Do People Become Angels After They Die?
If you’ve been to a funeral lately, or even looked at the obituaries in a newspaper, you may have noticed that it has become fairly popular to make some mention of the deceased person as having gone to heaven to become an angel—sometimes even a guardian angel! One obituary I was reading recently for a child had the family making the statement that this little child had now become their family’s personal guardian angel.
Hollywood has repeatedly used motion pictures to portray this belief over the years, and in recent years it has been popping up more and more with the Christian Church. But is there any biblical reason why we should believe that a person might become an angel?
Throughout the Scriptures, humans and angels are always distinctively separated. Whereas the creation of mankind is retold in the Bible, we really don’t know when the angels were created—but we do know they are different than human beings.
Below are some of the differences the Bible lists between humans and angels along with their corresponding Scripture references.
Humans have physical bodies. Angels do not.
“Are not all angels ministering spirits sent to serve those who will inherit salvation?” (Hebrews 1:14 NIV)
While humans are corporeal, possessing a body of flesh and bone, the Bible tells us here that angels are “spirits.” There are certainly examples in the Scripture where angels have taken on human form, but they remain spirit-beings.
Note: This verse also tells us that angels are servants sent to minister to “those who will inherit salvation.”—in other words: human beings. This further distinguishes angels from humans.
2. Humans can die. Angels cannot.
“...and they can no longer die; for they are like the angels. They are God's children, since they are children of the resurrection.” (Luke 20:36 NIV)
In the passage above, Jesus refers to believers who are made alive in the resurrection as being “like the angels” since they now can no longer be touched by death. Jesus doesn’t say we will become angels—only that with respect to death, we will be like the angels.
Since angels are spirit-beings not possessing a body, they cannot experience a physical death—they are eternal. Human beings are also created to be eternal, but our physical bodies grow old, wear out and die. That part of us which is spirit remains alive.
3. Humans can be saved (forgiven of their sins and promised eternal life.) Angels cannot.
“For surely it is not angels he helps, but Abraham’s descendants.” (Hebrews 2:16 NIV)
When the God of the universe came to live on the earth, He was born as a human baby in the person of Jesus of Nazareth.
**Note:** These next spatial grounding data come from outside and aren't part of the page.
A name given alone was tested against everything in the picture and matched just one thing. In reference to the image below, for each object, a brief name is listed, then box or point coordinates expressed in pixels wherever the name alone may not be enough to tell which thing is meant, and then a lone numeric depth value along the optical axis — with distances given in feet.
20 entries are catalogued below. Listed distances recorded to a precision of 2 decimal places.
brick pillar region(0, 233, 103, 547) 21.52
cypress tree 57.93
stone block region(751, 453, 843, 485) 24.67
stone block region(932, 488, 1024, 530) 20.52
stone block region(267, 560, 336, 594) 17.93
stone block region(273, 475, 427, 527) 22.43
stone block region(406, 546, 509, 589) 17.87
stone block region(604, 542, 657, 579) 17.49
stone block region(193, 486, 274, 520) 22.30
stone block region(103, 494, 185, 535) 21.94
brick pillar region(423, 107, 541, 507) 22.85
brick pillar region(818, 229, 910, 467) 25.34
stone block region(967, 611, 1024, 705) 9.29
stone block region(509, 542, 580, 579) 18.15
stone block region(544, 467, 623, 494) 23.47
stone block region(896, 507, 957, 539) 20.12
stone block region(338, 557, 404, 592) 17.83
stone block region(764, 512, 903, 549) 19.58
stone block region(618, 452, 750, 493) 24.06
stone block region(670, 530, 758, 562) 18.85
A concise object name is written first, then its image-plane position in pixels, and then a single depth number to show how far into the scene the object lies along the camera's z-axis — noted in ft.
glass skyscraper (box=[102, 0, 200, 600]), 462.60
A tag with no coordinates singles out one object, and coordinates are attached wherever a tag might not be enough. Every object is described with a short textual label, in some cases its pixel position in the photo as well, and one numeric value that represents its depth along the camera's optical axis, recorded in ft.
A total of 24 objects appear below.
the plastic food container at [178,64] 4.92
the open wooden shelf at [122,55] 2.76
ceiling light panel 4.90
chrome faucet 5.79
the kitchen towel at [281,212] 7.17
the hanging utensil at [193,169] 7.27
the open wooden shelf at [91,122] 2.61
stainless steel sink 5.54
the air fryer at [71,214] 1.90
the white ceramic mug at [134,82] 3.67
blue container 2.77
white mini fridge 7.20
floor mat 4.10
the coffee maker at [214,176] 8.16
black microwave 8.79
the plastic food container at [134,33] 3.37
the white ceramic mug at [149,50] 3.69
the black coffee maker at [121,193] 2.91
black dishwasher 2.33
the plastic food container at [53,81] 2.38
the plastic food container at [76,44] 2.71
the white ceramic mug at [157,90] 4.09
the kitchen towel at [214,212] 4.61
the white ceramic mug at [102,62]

He became a human because He came to represent humans—not angels. When He died on the cross He did not die for the sins of angels, but only human beings.
4. Humans who believe in Christ as their Savior can become heirs of God and joint-heirs with Christ. These same blessings are not available to angels.
“It is not to angels that he has subjected the world to come, about which we are speaking.”
(Hebrews 2:5 NIV)
One of the most wonderful blessings that we find in the Scripture centers around the promises of God that are directed toward all who place their faith in Jesus Christ for the forgiveness of sins. These promises are far too many to list here, but suffice it to say none of these are given to angels.
More on Angels—
Angels are wonderful and somewhat mysterious creatures, created by God to serve His children and do His will. We are specifically commanded in the Scriptures not to worship angels.
Then the angel said to me, “Write: ‘Blessed are those who are invited to the wedding supper of the Lamb!’” And he added, “These are the true words of God.” At this I fell at his feet to worship him. But he said to me, “Do not do it! I am a fellow servant with you and with your brothers who hold to the testimony of Jesus. Worship God!”
(Revelation 19: 9-10a NIV)
In Daniel chapters 10 and 12 there are three references to the angel Michael in which he is called a “prince.” It is also made clear that Michael serves in this role on behalf of the nation of Israel. Unfortunately that’s all we know, except that Michael, and most certainly other angels, are often engaged in battle against the powers of darkness (demons) who are angels who have turned away from God and now serve Satan. (We are told that hell was created for the devil and his angels. Matthew 25:41)
Finally, Jesus told us that the angels would play a large role in the last days as they are sent out to gather God’s people from the four corners of the earth (Matthew 24:31). In addition, God’s angels will also gather together all those who have rejected God’s love so that they might stand before His justice (Matthew 13:41).
God’s angels are wonderful beings and they have important work to do in the plan of the Lord. But it is vitally important that we never confuse the function and ministry of angels with human beings.
Summary: It’s hard to say why people choose to believe their loved ones become angels after death, but whatever the reason, it can be said with clear and unquestioning sincerity that God has a much better and bigger plan for humans than merely becoming angels. He has invited us to actually become His beloved children, which He makes possible through His Son—Jesus Christ.
Please take time to read John chapter one sometime soon and pay particular attention to verse 12. In this single verse God offers a promise that is wonderful!